I found another comparison with cellular glass. Like in a previous post, I assume that the report is correct but I extend the benchmarking to get a better view.
I found the following description for this kind of foams on Wikipedia:
These are flexible, closed-cell, rubber foams based on NBR or EPDM rubber. Flexible elastomeric foams exhibit such a high resistance to the passage of water vapour that they do not generally require additional water-vapour barriers. Such high vapour resistance, combined with the high surface emissivity of rubber, allows flexible elastomeric foams to prevent surface condensation formation with comparatively small thicknesses.
As a result, flexible elastomeric foams are widely used on refrigeration and air-conditioning pipework. Flexible elastomeric foams are also used on heating and hot-water systems.
More information was found in the following prints (Doc1 and Doc2) from the this website. I found there the following important facts:
The three main components used in the manufacturing of elastomeric closed cell foam insulation include the following:
- Synthetic rubber blend, typically nitrile butadiene rubber (NBR) and/or ethylene-propylene-diene monomer (EPDM)
- Polyvinyl chloride (PVC)
- A chemical foaming agent
The product will not absorb moisture, or trap dirt or debris that supports the growth of mold. It is a fiber-free, formaldehyde-free, low-VOC material, so it is a good candidate for those facilities that are especially concerned with IAQ.
Closed elastomeric foam is in fact closed cell rubber foam. Besides the remark of formaldehyde-free, low-VOC and fiber-free, the áuthor forgot to mention that working with rubber itself can be a risk. Occupational exposures in the rubber-manufacturing industry are carcinogenic to humans (Group 1).

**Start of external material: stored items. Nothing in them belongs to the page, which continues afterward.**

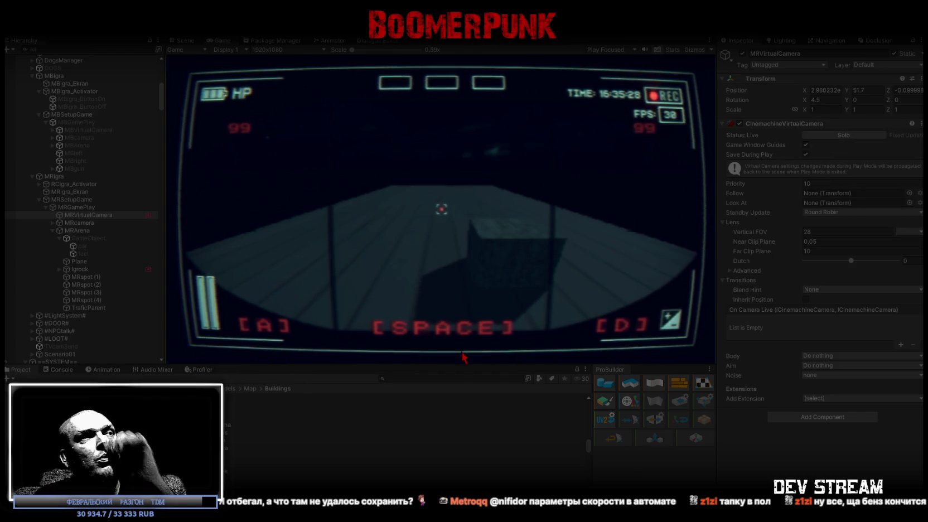
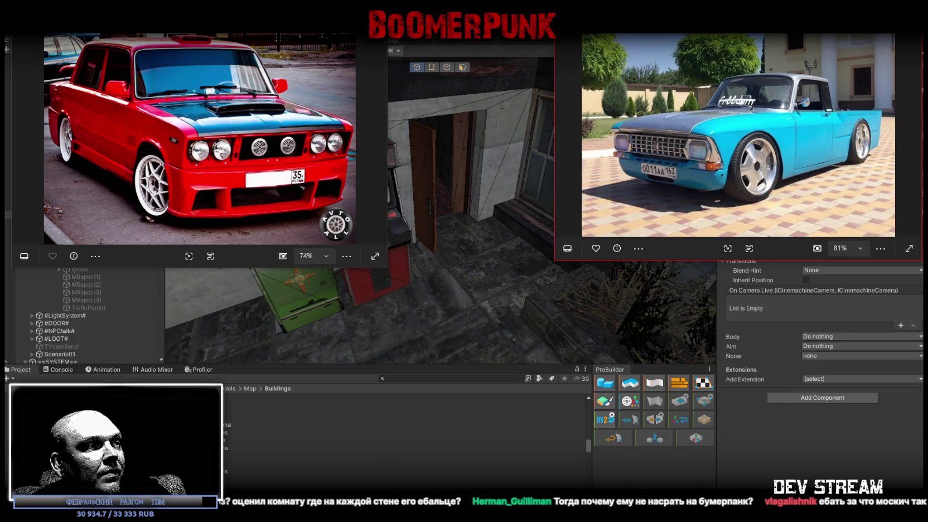
Step: Move the orange rally car photo below the red car and the Moskvich photo to the lower right
mouse_move(447, 363)
left_mouse_down()
mouse_move(249, 180)
mouse_move(172, 205)
mouse_move(198, 204)
mouse_move(200, 243)
left_mouse_up()
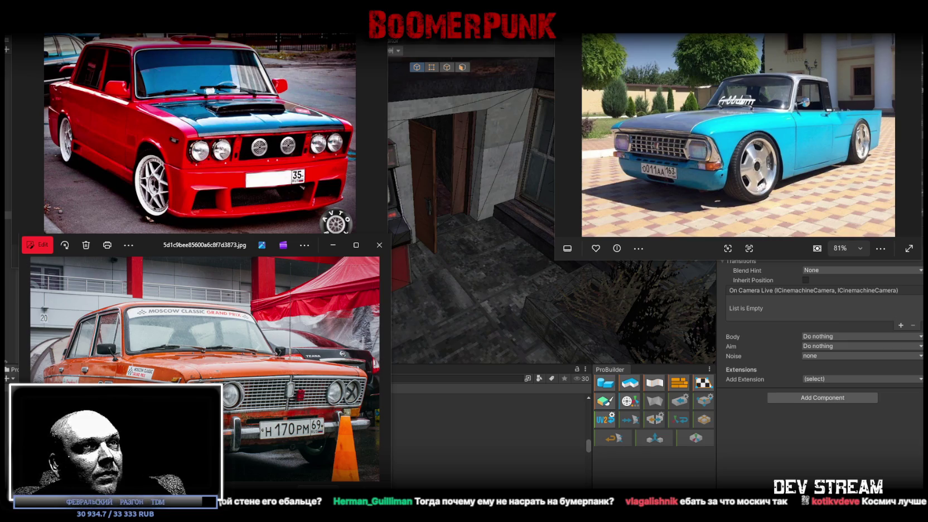
mouse_move(674, 263)
left_mouse_down()
mouse_move(739, 210)
mouse_move(766, 227)
left_mouse_up()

I remember that closed cell elastomeric foam has a smaller thermal conductivity than cellular glass (can be compensated by thickness) and it is flexible. But cellular glass has a much larger temperature range ( from cryogenic to 430°C ), is absolutely vapour tight and does not absorb any water. GLAPOR cellular glass is foamed with materials, all belonging to the IARC classification group 3: Not classifiable as to its carcinogenicity to humans. Closed cell elastomeric foams are only necessary when a flexible substrate needs thermal insulation.